Yelitsa Jean-Charles is the creator of Healthy Roots Dolls, a toy doll brand that challenges traditional societal beauty standards that negatively impact young Black girls. She is a graduate of the Rhode Island School of Design with a BFA in illustration and a concentration in gender, race and sexuality. Healthy Roots Dolls’ mission is to empower, educate and inspire self-love through dolls that represent and celebrate girls’ natural beauty.
What inspired you to create Healthy Roots Dolls?

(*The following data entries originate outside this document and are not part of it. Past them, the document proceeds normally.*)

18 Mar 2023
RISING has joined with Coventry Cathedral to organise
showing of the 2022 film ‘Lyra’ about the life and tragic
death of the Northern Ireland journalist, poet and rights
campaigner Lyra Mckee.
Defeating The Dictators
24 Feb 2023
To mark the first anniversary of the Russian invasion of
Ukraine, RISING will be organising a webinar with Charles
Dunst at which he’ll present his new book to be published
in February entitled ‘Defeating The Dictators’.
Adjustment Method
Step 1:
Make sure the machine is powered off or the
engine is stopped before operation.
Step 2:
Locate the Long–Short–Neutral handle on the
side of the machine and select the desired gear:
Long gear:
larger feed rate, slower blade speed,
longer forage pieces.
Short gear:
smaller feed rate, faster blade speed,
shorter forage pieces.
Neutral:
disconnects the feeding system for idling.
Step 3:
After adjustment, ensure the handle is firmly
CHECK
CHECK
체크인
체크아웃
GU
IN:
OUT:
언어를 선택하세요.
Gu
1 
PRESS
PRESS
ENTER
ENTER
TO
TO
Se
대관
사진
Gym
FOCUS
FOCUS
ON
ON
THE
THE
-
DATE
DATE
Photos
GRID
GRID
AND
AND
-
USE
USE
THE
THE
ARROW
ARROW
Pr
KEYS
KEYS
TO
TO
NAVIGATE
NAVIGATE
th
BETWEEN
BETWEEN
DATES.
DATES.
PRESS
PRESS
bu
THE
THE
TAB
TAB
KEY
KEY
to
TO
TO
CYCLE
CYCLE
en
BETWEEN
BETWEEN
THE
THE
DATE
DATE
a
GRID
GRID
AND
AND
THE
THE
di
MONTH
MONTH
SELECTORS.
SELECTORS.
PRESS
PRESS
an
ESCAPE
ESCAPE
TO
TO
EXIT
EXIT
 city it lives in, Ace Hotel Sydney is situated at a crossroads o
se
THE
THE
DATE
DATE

Healthy Roots Dolls is inspired by my own experiences growing up. I never had a doll that looked like me growing up and it wasn’t until my junior year of college that I learned to love my natural hair. Because of this, I wanted to work in children’s media to create the representation in the content I didn’t have growing up. One of my class assignments was to redesign a fairytale character. I chose Rapunzel and reimagined her as a little Black girl with beautiful natural hair so that I could show little Black girls that they can be princesses, too. My classmates said the project looked like a doll, and after talking to my peers on Facebook, I found that many of us never had dolls that looked like us or had hair like us. After doing some research, I learned that toys influence how kids think, act and see themselves. So, when little girls can’t find dolls that look like them, it negatively impacts their self-esteem. That’s why I created Zoe, the first Healthy Roots Doll and the first doll that teaches natural hair care.
What makes Healthy Roots Dolls unique?
Our dolls are not just another doll painted brown. Zoe is an educational experience around hair play. Zoe’s hair is a unique fiber full of curl power specially designed to be washed and styled just like real hair. This lets kids practice all the fun natural hairstyles that we wear every day on their dolls first.